The seated Voltaire became public monument. The aim, according to the new moralizing attitude of Luis XVI’s reign, was reviving virtue and patriotism of the public. The idea had its origin in France, but the British were the first to carry it out with the Temple of British glories. In 1778, when Houdon became a Freemason, had the opportunity to know and to portray Benjamin Franklin and replicas of the bust they spread the fame of the artist by the new world. Thus, when Congress of Virginia decided to Commission a statue in marble of George Washington, the more natural choice was Houdon. The statue does not rise in the Rotunda of the Capitol of the State of Virginia until 1796.

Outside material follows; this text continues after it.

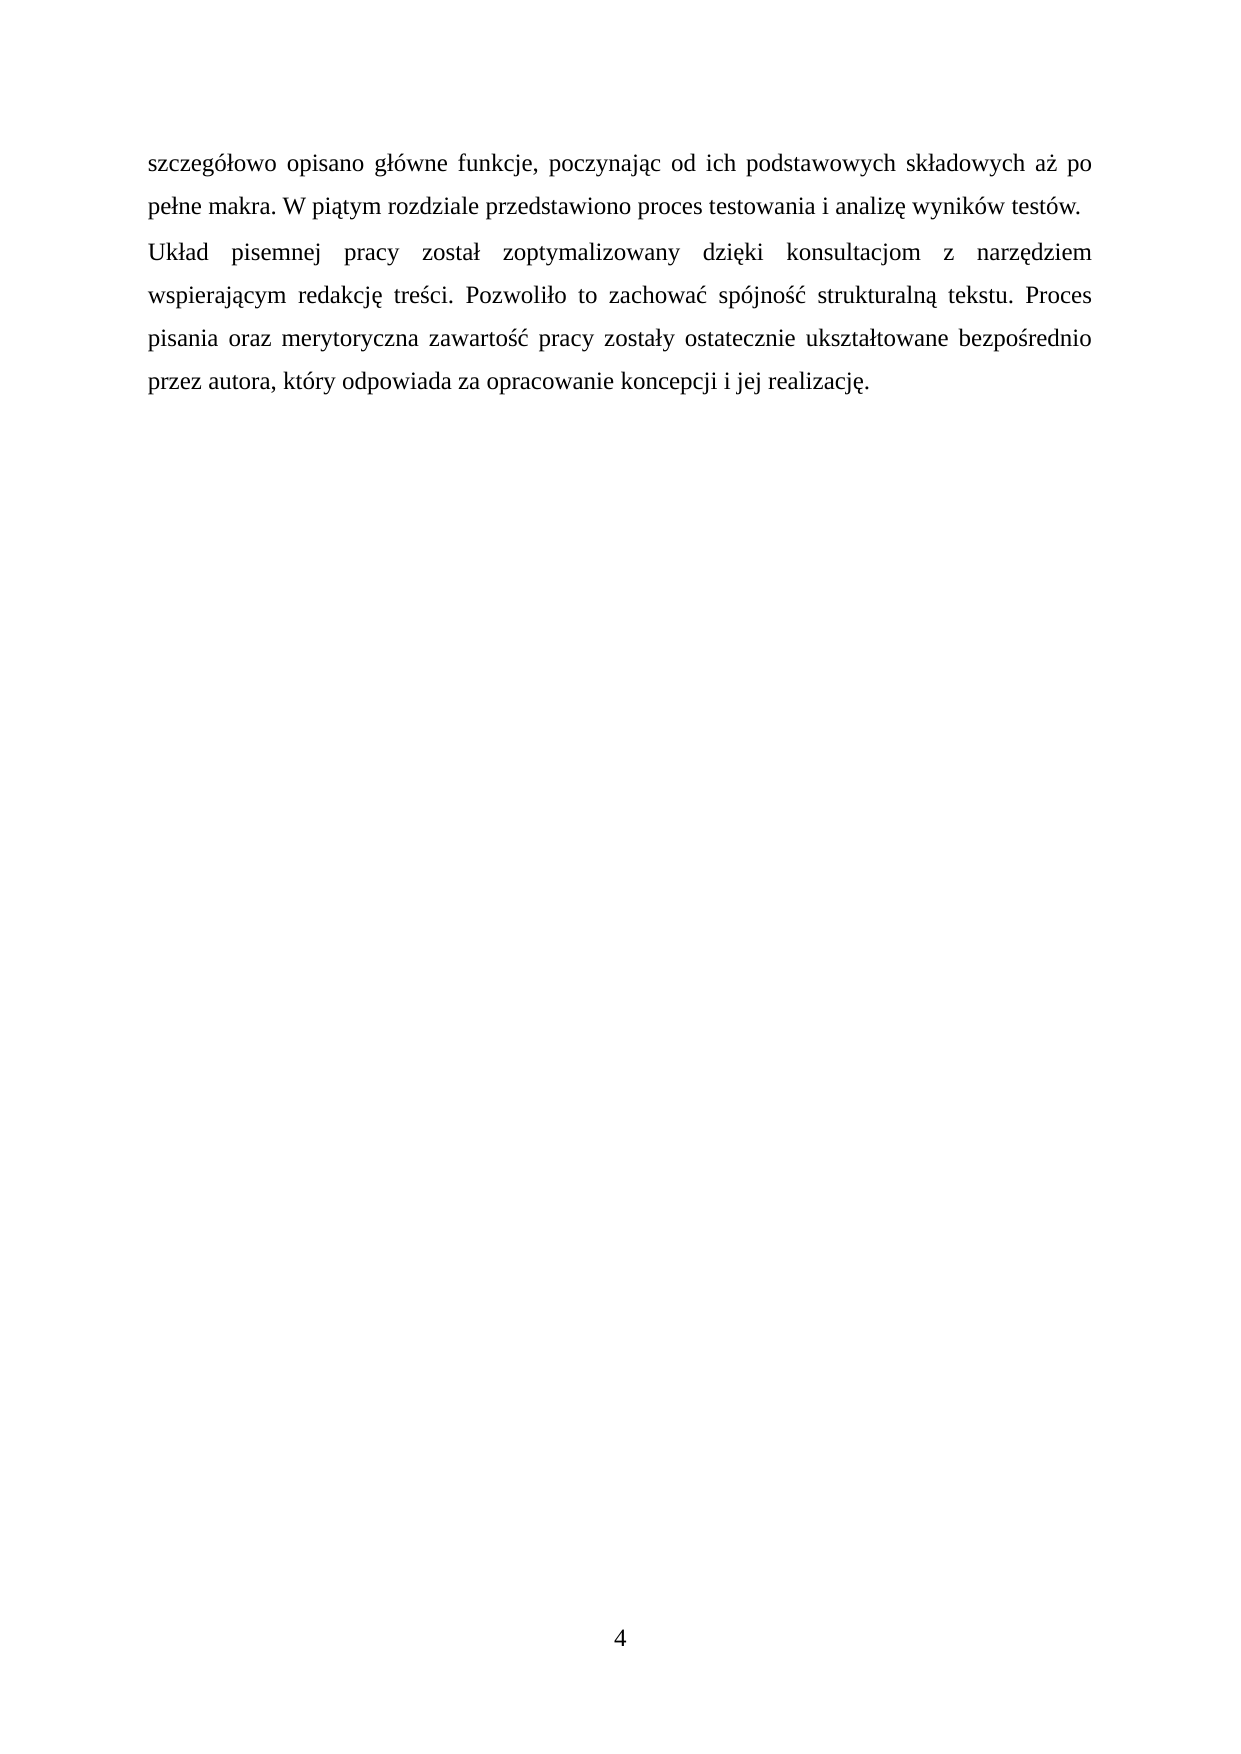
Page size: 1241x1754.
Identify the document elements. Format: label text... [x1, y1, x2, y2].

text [148, 148, 1093, 219]
text Układ pisemnej pracy został zoptymalizowany dzięki konsultacjom z narzędziem wspierającym redakcję treści. Pozwoliło to zachować spójność strukturalną tekstu. Proces pisania oraz merytoryczna zawartość pracy zostały ostatecznie ukształtowane bezpośrednio przez autora, który odpowiada za opracowanie koncepcji i jej realizację. [148, 237, 1093, 395]
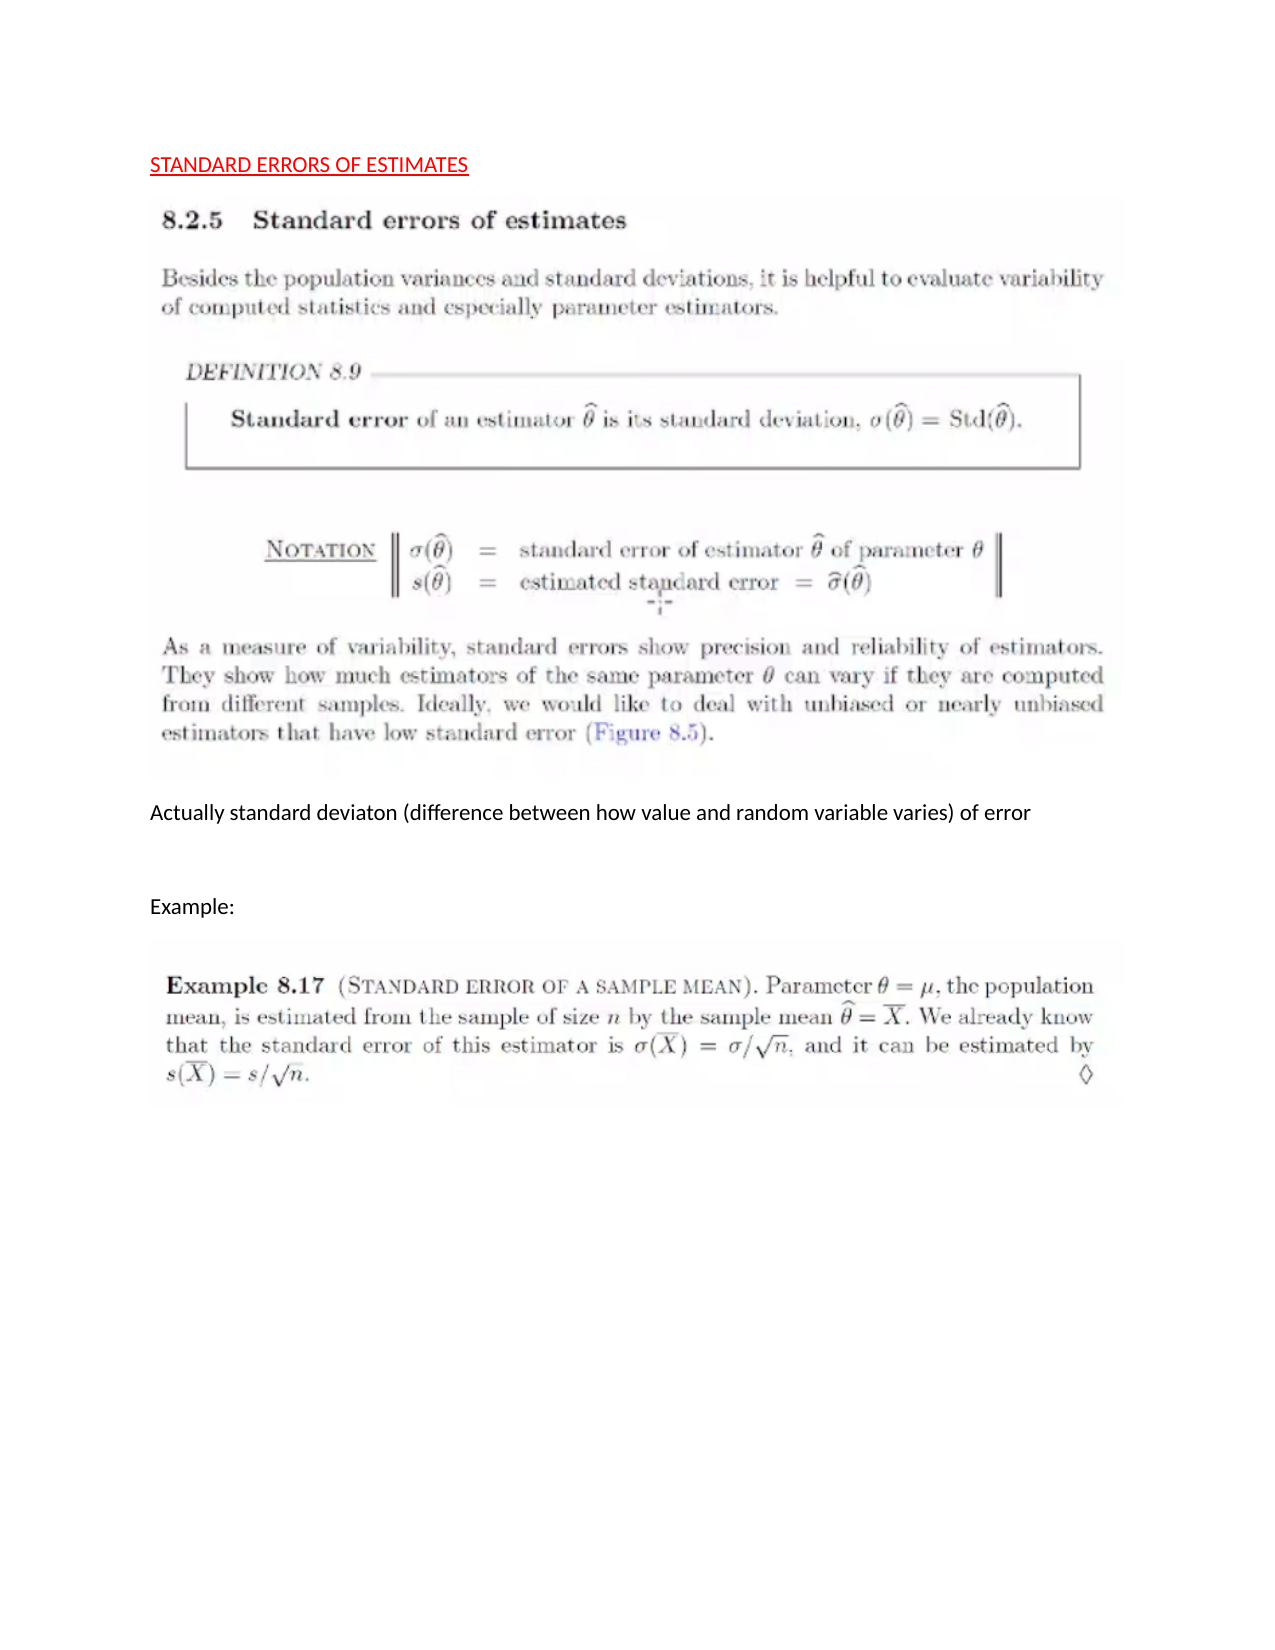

But I’m not writing this entry by busts and portraits of great men or illustrated. My attention is completely dedicated to his work allegory of winter, ended in 1783. I see a young woman, slightly covered by a veil. This garment hides his head, slips by his shoulders, without to completely cover arms and crossing between his legs bare, falls towards the ground, returning to elevate to ultimately settle in the mouth of a vase, classic look, located just behind the woman. His stance, slightly shrunk and with arms crossed over the lap providing heat, is the only note of warmth that conveys the whole. If I do honor to the title of this work I think, initially, that Houdon wanted to represent winter metamorfoseando on a goddess, giving it with the attributes of a woman to bring it closer to us, to mortals. But setting me further I can not stop feeling concern merely by attempting to cover her body with her own arms, without apparent help from anyone that may be near, accentuates the solitude of the image.

Under the view and I look at his feet that tread the veil slightly and soar silently supported at the base of the slightly broken vase. This whole: her loneliness, her nakedness, her face tilted with the appearance of not wanting to look at the front, the proximity of this damaged vase of classic look all this, I repeat, makes me think of a woman trapped, cornered if me chanting the expression, scared face of a recent tragedy; I think of a woman who has lost everything in the devastated by the eruption of Vesuvius, Pompeii having a veil as only refuge and as single support a damaged vase. Or perhaps it is the victim of a Greek tragedy of Aeschylus, Sophocles in the end, I prefer to think that you it’s a homage to winter.